*** EXERCISE MATERIALS ***
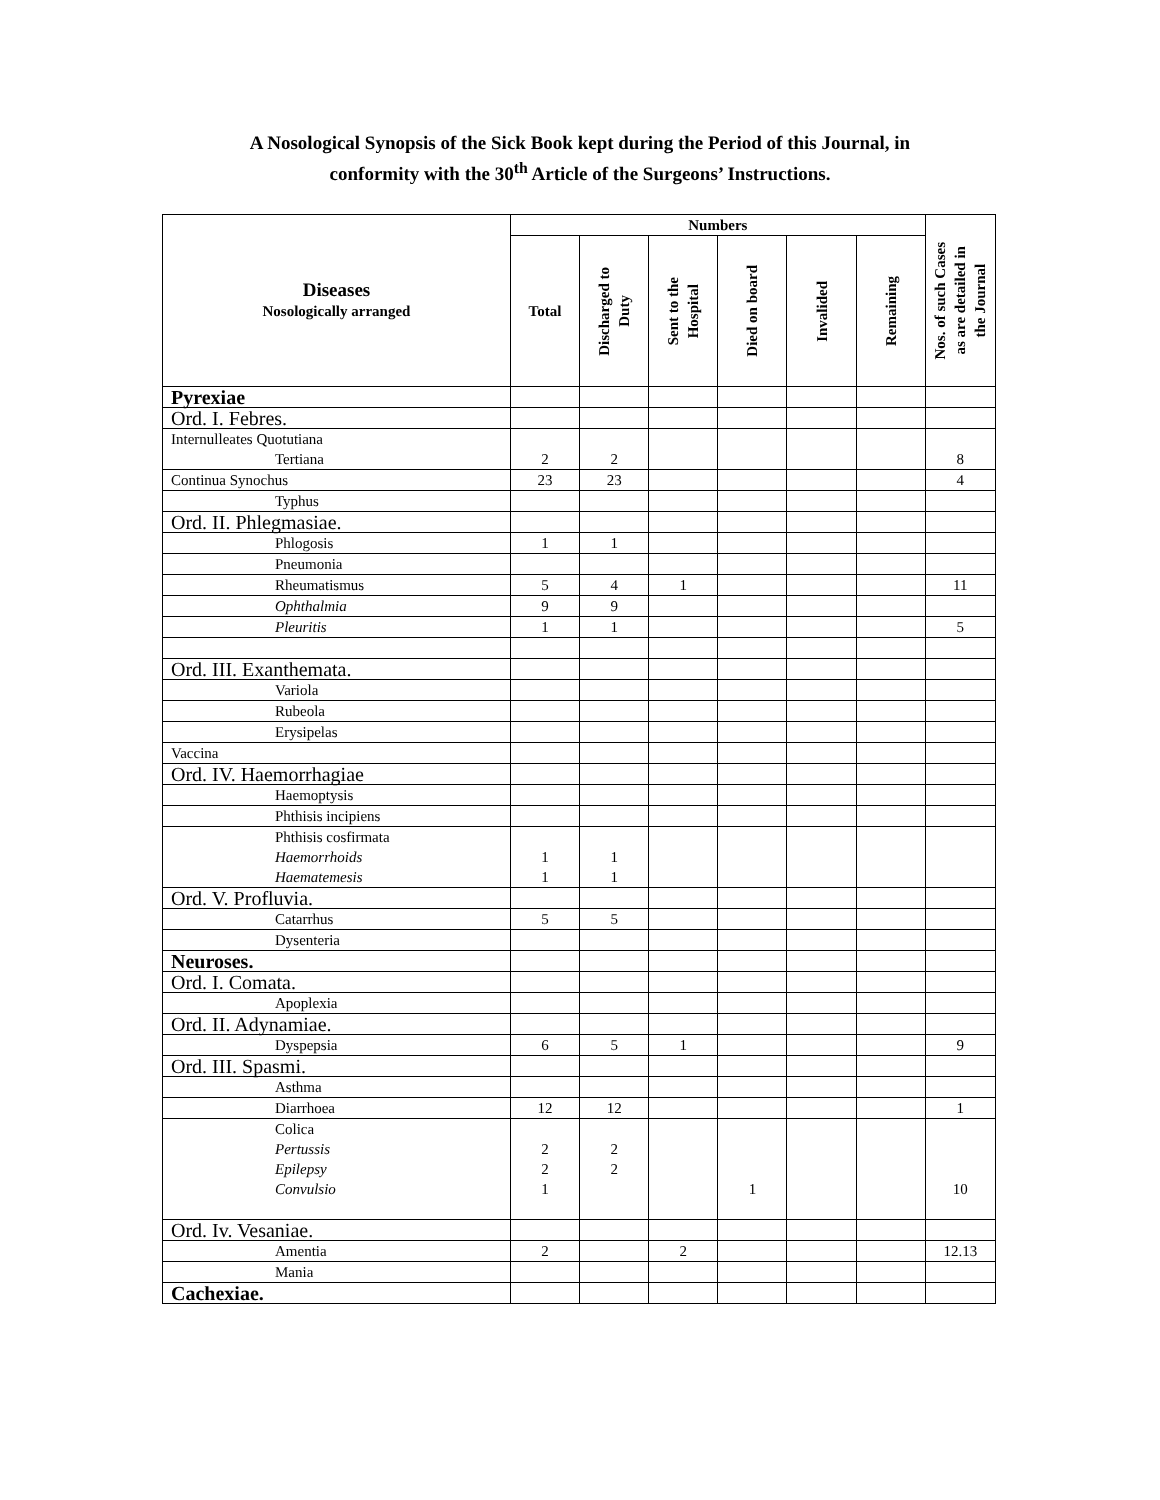A Nosological Synopsis of the Sick Book kept during the Period of this Journal, in
conformity with the 30<sup>th</sup> Article of the Surgeons’ Instructions.
| Diseases Nosologically arranged | Numbers | | | | | | Nos. of such Cases as are detailed in the Journal |
| --- | --- | --- | --- | --- | --- | --- | --- |
| | Total | Discharged to Duty | Sent to the Hospital | Died on board | Invalided | Remaining | |
| Pyrexiae | | | | | | | |
| Ord. I. Febres. | | | | | | | |
| Internulleates Quotutiana Tertiana | 2 | 2 | | | | | 8 |
| Continua Synochus | 23 | 23 | | | | | 4 |
| Typhus | | | | | | | |
| Ord. II. Phlegmasiae. | | | | | | | |
| Phlogosis | 1 | 1 | | | | | |
| Pneumonia | | | | | | | |
| Rheumatismus | 5 | 4 | 1 | | | | 11 |
| Ophthalmia | 9 | 9 | | | | | |
| Pleuritis | 1 | 1 | | | | | 5 |
| Ord. III. Exanthemata. | | | | | | | |
| Variola | | | | | | | |
| Rubeola | | | | | | | |
| Erysipelas | | | | | | | |
| Vaccina | | | | | | | |
| Ord. IV. Haemorrhagiae | | | | | | | |
| Haemoptysis | | | | | | | |
| Phthisis incipiens | | | | | | | |
| Phthisis cosfirmata Haemorrhoids Haematemesis | 1 1 | 1 1 | | | | | |
| Ord. V. Profluvia. | | | | | | | |
| Catarrhus | 5 | 5 | | | | | |
| Dysenteria | | | | | | | |
| Neuroses. | | | | | | | |
| Ord. I. Comata. | | | | | | | |
| Apoplexia | | | | | | | |
| Ord. II. Adynamiae. | | | | | | | |
| Dyspepsia | 6 | 5 | 1 | | | | 9 |
| Ord. III. Spasmi. | | | | | | | |
| Asthma | | | | | | | |
| Diarrhoea | 12 | 12 | | | | | 1 |
| Colica Pertussis Epilepsy Convulsio | 2 2 1 | 2 2 | | 1 | | | 10 |
| Ord. Iv. Vesaniae. | | | | | | | |
| Amentia | 2 | | 2 | | | | 12.13 |
| Mania | | | | | | | |
| Cachexiae. | | | | | | | |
*** End of EXERCISE MATERIALS ***
EXERCISE PROMPT:
Return exactly, and only, the lines above starting at the line that contains "Pyrexiae | |" and ending at the line that contains "Colica Pertussis Epilepsy".

EXERCISE ANSWER:
| Pyrexiae | | | | | | | |
| Ord. I. Febres. | | | | | | | |
| Internulleates Quotutiana Tertiana | 2 | 2 | | | | | 8 |
| Continua Synochus | 23 | 23 | | | | | 4 |
| Typhus | | | | | | | |
| Ord. II. Phlegmasiae. | | | | | | | |
| Phlogosis | 1 | 1 | | | | | |
| Pneumonia | | | | | | | |
| Rheumatismus | 5 | 4 | 1 | | | | 11 |
| Ophthalmia | 9 | 9 | | | | | |
| Pleuritis | 1 | 1 | | | | | 5 |
| Ord. III. Exanthemata. | | | | | | | |
| Variola | | | | | | | |
| Rubeola | | | | | | | |
| Erysipelas | | | | | | | |
| Vaccina | | | | | | | |
| Ord. IV. Haemorrhagiae | | | | | | | |
| Haemoptysis | | | | | | | |
| Phthisis incipiens | | | | | | | |
| Phthisis cosfirmata Haemorrhoids Haematemesis | 1 1 | 1 1 | | | | | |
| Ord. V. Profluvia. | | | | | | | |
| Catarrhus | 5 | 5 | | | | | |
| Dysenteria | | | | | | | |
| Neuroses. | | | | | | | |
| Ord. I. Comata. | | | | | | | |
| Apoplexia | | | | | | | |
| Ord. II. Adynamiae. | | | | | | | |
| Dyspepsia | 6 | 5 | 1 | | | | 9 |
| Ord. III. Spasmi. | | | | | | | |
| Asthma | | | | | | | |
| Diarrhoea | 12 | 12 | | | | | 1 |
| Colica Pertussis Epilepsy Convulsio | 2 2 1 | 2 2 | | 1 | | | 10 |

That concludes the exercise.